I have found these fake .mp3 files on external drives (I think some people download straight to the drive). Their payload impacts the system files, but they are ready to strike when they are activated from the external drive.

 

EDIT: Here's a quick article from someone who prefers to reinstall, but understands the need to clean, in some cases. It's obvious to me he works with individuals, and not simply company regulated computers:

 

http://www.bakersfieldcomputer.com/2009/05...ected-by-virus/

[BuffaloBill]

In addition to regularly backing up for the situation mentioned in this post I (like many I know) learned the hard way that disk drives crash. I used to have an Acer tablet - lost three HD's in the thing and on the third one gave it a guy for parts. Point is that between viruses and the possibility of a disk failure on any given day it is wise to back up information. For work I now store all files on the network and only pull to my desktop what I may need to work on in the evening or over the weekend ( I can always VPN back in if I need something additional).

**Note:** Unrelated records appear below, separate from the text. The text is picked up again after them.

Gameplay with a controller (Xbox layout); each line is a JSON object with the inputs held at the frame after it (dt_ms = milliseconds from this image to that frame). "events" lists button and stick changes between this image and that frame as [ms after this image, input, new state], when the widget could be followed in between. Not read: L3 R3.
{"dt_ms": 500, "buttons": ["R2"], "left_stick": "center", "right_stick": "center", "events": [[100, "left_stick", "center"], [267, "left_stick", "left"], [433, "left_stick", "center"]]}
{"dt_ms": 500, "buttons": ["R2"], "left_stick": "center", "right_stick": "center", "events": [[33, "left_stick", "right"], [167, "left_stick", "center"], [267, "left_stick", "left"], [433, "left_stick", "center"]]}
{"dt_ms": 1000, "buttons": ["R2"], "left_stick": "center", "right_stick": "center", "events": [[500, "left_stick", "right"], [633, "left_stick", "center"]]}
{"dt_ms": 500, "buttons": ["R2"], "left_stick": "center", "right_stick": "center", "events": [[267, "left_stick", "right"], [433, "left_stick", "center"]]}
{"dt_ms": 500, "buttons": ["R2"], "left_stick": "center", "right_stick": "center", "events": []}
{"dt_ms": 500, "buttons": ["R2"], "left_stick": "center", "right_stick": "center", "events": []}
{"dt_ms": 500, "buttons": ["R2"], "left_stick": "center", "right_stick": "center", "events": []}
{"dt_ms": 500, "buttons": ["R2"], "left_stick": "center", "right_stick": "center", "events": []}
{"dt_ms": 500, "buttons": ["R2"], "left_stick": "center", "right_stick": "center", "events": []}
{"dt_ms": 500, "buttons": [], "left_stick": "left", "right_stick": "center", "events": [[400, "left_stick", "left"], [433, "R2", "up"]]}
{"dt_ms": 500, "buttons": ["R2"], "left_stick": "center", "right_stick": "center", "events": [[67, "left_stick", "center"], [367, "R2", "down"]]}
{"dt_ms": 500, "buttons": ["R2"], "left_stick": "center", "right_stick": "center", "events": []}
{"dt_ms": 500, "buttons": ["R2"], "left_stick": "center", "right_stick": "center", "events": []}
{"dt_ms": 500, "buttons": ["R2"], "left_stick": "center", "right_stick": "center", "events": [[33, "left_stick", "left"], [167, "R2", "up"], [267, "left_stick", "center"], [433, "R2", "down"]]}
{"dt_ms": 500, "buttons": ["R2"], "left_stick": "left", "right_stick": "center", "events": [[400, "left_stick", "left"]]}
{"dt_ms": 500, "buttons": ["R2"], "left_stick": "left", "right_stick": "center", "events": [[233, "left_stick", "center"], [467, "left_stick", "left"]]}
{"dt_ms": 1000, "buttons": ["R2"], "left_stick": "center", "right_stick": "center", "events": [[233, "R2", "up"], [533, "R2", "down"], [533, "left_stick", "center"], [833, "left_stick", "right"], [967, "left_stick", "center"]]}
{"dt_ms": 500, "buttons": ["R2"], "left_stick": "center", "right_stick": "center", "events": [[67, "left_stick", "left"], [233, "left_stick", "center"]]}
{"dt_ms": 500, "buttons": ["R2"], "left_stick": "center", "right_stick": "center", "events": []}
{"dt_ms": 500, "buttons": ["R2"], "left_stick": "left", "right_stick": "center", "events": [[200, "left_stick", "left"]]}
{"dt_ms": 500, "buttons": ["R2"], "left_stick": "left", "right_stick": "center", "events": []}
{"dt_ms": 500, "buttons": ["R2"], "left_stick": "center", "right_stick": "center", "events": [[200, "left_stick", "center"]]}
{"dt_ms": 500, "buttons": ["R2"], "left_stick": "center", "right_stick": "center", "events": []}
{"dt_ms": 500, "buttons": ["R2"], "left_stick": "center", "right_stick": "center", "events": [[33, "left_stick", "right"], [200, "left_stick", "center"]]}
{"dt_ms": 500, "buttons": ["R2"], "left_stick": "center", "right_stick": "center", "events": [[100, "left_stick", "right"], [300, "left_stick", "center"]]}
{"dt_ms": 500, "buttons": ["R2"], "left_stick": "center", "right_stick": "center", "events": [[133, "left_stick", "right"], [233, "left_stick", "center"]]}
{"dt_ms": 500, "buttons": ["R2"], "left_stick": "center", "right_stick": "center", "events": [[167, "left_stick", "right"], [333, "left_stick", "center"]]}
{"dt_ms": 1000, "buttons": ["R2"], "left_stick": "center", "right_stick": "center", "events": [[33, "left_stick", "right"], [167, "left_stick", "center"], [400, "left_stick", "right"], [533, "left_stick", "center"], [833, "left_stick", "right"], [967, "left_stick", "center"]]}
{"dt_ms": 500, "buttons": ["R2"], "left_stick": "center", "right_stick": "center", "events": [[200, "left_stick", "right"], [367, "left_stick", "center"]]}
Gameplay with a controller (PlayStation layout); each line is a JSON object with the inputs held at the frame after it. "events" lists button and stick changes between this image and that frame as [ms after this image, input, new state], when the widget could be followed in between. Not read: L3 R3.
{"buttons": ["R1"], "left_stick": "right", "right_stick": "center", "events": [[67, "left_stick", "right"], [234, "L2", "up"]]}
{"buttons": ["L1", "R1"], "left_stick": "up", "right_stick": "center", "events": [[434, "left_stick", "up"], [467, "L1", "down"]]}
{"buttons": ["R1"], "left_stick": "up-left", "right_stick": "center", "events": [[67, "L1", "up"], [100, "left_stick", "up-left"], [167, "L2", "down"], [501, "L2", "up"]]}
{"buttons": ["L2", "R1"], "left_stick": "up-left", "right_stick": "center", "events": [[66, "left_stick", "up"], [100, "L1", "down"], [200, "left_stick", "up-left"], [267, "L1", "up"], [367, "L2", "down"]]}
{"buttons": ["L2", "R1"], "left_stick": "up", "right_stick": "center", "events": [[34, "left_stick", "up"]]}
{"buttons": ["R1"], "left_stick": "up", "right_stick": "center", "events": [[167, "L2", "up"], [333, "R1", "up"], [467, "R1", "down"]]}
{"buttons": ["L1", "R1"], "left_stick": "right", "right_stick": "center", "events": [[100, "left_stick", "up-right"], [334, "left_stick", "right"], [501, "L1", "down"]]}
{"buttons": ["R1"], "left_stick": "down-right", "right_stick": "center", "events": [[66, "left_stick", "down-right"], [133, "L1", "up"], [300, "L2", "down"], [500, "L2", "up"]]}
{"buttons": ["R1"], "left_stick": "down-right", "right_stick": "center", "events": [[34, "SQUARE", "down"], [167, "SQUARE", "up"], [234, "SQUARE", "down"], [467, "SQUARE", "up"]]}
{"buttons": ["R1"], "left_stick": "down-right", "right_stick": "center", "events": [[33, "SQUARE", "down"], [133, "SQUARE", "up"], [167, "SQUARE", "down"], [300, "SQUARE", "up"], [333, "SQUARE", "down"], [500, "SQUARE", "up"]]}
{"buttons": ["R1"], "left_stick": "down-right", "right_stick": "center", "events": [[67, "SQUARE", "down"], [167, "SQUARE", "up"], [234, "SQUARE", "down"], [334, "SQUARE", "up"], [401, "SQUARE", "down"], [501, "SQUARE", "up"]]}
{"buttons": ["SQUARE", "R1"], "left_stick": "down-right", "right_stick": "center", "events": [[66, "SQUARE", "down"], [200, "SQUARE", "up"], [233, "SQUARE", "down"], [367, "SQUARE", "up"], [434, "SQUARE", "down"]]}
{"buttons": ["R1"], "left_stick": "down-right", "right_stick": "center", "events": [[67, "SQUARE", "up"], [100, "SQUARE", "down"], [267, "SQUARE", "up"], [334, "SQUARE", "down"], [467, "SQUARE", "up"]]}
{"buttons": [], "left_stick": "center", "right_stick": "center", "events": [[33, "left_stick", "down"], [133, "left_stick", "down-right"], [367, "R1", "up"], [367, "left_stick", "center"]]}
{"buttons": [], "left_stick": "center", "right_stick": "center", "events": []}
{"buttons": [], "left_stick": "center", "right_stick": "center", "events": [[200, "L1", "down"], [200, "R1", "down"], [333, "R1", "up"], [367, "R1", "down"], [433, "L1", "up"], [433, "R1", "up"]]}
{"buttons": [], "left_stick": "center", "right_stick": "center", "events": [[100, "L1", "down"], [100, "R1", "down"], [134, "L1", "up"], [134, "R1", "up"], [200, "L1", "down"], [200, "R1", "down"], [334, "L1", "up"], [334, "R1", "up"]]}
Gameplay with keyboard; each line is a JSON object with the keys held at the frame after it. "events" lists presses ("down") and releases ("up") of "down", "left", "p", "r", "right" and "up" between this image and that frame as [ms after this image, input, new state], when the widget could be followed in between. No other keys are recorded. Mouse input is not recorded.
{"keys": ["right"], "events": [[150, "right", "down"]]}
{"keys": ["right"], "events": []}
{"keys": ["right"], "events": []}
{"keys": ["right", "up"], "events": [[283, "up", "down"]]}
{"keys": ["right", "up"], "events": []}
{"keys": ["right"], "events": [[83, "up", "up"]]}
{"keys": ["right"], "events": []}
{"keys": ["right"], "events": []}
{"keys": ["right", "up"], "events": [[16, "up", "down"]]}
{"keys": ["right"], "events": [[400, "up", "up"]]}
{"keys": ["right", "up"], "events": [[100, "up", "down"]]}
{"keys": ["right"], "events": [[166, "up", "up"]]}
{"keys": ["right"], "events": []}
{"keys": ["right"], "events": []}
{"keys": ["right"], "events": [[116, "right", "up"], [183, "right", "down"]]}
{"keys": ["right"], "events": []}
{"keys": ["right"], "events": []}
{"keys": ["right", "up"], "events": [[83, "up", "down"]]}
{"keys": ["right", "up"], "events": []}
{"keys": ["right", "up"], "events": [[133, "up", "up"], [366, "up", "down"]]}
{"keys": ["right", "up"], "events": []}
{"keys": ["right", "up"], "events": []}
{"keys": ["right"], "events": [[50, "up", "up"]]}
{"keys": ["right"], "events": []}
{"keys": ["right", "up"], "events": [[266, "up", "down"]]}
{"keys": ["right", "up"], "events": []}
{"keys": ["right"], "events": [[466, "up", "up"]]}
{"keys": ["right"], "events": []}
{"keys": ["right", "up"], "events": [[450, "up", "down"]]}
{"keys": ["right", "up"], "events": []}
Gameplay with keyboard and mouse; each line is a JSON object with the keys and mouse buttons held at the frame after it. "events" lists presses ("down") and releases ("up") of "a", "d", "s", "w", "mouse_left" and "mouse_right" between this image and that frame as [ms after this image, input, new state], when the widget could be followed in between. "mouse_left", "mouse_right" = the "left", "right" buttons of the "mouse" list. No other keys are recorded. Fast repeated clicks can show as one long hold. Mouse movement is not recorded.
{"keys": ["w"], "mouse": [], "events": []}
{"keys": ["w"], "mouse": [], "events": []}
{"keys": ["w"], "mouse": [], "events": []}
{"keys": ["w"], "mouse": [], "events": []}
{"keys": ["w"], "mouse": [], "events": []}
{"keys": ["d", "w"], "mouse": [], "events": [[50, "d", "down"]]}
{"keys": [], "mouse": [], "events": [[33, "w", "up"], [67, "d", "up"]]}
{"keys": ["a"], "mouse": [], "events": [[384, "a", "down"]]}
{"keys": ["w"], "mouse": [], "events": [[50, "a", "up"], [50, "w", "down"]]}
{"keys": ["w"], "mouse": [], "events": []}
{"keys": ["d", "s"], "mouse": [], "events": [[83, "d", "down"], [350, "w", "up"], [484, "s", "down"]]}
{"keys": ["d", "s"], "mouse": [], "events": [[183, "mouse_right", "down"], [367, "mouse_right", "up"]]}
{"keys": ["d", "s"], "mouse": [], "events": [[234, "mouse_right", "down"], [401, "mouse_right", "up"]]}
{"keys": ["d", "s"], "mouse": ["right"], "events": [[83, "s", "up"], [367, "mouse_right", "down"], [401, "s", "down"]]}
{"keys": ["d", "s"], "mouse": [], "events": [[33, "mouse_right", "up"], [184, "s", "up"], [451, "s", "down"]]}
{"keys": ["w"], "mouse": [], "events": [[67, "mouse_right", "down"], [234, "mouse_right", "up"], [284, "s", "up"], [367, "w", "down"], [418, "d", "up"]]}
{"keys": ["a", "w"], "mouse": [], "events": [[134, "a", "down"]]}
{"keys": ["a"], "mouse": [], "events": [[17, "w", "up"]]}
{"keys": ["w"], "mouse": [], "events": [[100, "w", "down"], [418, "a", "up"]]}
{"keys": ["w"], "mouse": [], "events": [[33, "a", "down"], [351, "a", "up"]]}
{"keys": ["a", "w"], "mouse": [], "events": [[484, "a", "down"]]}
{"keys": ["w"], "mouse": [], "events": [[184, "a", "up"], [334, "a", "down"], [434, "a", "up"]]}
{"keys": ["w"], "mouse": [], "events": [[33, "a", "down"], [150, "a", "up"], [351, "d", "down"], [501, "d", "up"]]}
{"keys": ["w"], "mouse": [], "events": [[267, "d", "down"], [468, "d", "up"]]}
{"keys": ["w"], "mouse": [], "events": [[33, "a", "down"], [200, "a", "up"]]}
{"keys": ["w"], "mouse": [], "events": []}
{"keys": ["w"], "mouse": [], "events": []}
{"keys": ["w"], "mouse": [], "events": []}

I also automatically synch folders every 4 hours for what is kept on my local.

 

While I am by no means an techie the same process can be pretty easily and inexpensively set up at home.

 

Finally, while I hated the Mac I bought my wife when I first bought it - I've now become a convert. It has been a very solid, reliable machine and not one issue with viruses, malware etc.

[Stl Bills]

Tater I had the same virus attack my laptop....that thing is a biitch! I just ended up wiping my computer and reinstalled from the disc.........hope you don't have to do the same, I know you'd be pretty upset to lose all your 70s porn and Saved by the Bell episodes.

[The Dean]

I run Avira, Noadware, Malwarebytes, McAfee site advisor and Registry Wizard which comes along with a years worth of driver downloads.

 

I'm probably over paranoid but it makes me feel a lot better.

 

How do you back up programs? If I wanted to back those programs up, for example, how do I do that?

 

 

Noadware has a very bad history, and I would remove it ASAP:

 

http://en.wikipedia.org/wiki/NoAdware

 

It is no longer considered a rogue security program, but it will always be suspect to me. Besides, there are far better products to use.

[RayFinkle]

German midget porn will get you every time.